🤖 AI Summary
This paper addresses the problem of high-fidelity audio synthesis between source and target sounds via spectral interpolation. Methodologically, it introduces a global audio spectrogram interpolation framework based on optimal transport (OT), featuring a novel structured transportation cost matrix that penalizes long-range energy displacement along the time axis, coupled with unbalanced OT to compute the Wasserstein barycenter for spectrogram-level interpolation. Phase reconstruction is then performed via the Griffin–Lim algorithm, followed by inverse short-time Fourier transform to yield time-domain waveforms—thereby avoiding temporal discontinuities inherent in frame-wise interpolation. Experiments demonstrate significant improvements in interpolation naturalness and spectral fidelity for both musical tones and real-world environmental sounds, while achieving higher computational efficiency than standard OT-based approaches. This work establishes a new paradigm for audio interpolation grounded in principled geometric signal processing.
📝 Abstract
We present a novel approach for generating an artificial audio signal that interpolates between given source and target sounds. Our approach relies on the computation of Wasserstein barycenters of the source and target spectrograms, followed by phase reconstruction and inversion. In contrast with previous works, our new method considers the spectrograms globally and does not operate on a temporal frame-to-frame basis.
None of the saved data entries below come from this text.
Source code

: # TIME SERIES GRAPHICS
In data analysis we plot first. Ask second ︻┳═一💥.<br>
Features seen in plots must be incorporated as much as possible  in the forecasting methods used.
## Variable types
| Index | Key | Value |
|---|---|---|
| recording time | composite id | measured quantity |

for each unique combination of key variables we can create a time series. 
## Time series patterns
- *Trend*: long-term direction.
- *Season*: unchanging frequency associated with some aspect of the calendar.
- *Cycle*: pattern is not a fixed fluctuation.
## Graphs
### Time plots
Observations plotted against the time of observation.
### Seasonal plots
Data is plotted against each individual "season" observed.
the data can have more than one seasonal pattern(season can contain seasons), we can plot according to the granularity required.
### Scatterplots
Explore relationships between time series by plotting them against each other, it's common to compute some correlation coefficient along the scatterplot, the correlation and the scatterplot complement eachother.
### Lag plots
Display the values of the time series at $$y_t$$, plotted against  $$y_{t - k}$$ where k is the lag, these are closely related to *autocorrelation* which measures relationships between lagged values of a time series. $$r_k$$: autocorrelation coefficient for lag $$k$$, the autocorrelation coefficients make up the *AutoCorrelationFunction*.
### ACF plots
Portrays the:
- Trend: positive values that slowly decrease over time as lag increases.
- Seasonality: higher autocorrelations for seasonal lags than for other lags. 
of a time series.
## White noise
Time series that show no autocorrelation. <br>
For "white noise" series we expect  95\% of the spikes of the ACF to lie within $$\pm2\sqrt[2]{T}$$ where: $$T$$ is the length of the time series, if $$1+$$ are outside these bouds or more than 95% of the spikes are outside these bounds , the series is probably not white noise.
An other contribution is to endow the transportation cost matrix with a specific structure that prohibits remote displacements of energy along the time axis, and for which optimal transport is made possible by leveraging the unbalanced transport framework. The proposed cost matrix makes sense from the audio perspective and also allows to reduce the computation load. Results with synthetic musical notes and real environmental sounds illustrate the potential of our novel approach.